Motlatsi proposes new migrant labour deal

23rd May 2013 By: Martin Creamer - Creamer Media Editor

JOHANNESBURG (miningweekly.com) – Mining union pioneer Dr James Motlatsi on Thursday proposed a new deal for South Africa's migrant mineworkers.

Speaking to Mining Weekly Online in a video interview, the founding president of the National Union of Mineworkers called on the beleaguered industry to jointly address the problems that were plunging it towards a dangerous tipping point.

The current executive chairperson of TEBA Limited – which serves mines and mineworkers in mining communities, as well as within their rural communities, before, during and after employment – expressed willingness to give of his personal time to play a role in addressing the burning migrant-labour issue, a legacy factor in an industry that directly employs 500 000 people and indirectly sustains the lives of 1.3-million people.

Motlatsi called for consideration to be given to the introduction of a different work arrangement for Southern Africa’s large volume of migrant mineworkers, who do not enjoy the kind of global best practice dispensed in other countries, including fly-in, fly-out arrangements.

The former AngloGold Ashanti deputy chairperson and current Shanduka nonexecutive director, who began his working life as a 40c-a-shift mine labourer, emphasised that the current crisis should not be viewed as either a labour or a management problem, but as an industry problem.

“You can’t do away with migrant labour overnight. The industry needs to address its legacy,” Motlatsi told Mining Weekly Online (also see attached video).
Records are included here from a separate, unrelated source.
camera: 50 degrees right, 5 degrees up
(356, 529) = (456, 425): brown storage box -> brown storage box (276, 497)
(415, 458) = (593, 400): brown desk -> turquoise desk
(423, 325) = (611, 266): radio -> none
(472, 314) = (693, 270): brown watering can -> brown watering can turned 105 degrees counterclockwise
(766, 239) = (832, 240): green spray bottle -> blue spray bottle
The fly-in, fly-out approach of other countries, notably Australia and Argentina, could not be achieved in South Africa because of the large volume of migrants from scattered domiciles.

“My suggestion is for migrant mineworkers to work for four months and go home for two months,” he said, as opposed to the current system of 11-shift fortnights and 12 holidays a year.

The new work arrangement would have the spinoff of improving the economies of the rural areas and increasing employment opportunities, without increasing the cost to the employer.

At the same time, those mineworkers willing to leave the rural areas and relocate with their rural families to mine accommodation should be accommodated.

Industrial sociologist Gavin Hartford last year placed the migrant labour system at the heart of South Africa’s mining unrest, saying that its punishing yearly work cycle spawned social evils.

The Esop Shop CEO proposed that a new migratory labour model be founded on human dignity and shorter work cycles, within a continuous-operation scenario.

South African Institute of Mining and Metallurgy president Dr Gordon Smith, writing in the March edition of the institute journal, pondered how the migrant-labour system – which he said had moved beyond being an industry issue alone and was now part of the fabric of life in South Africa as a whole – could be progressively changed without plunging the rural labour-sending areas into deeper poverty.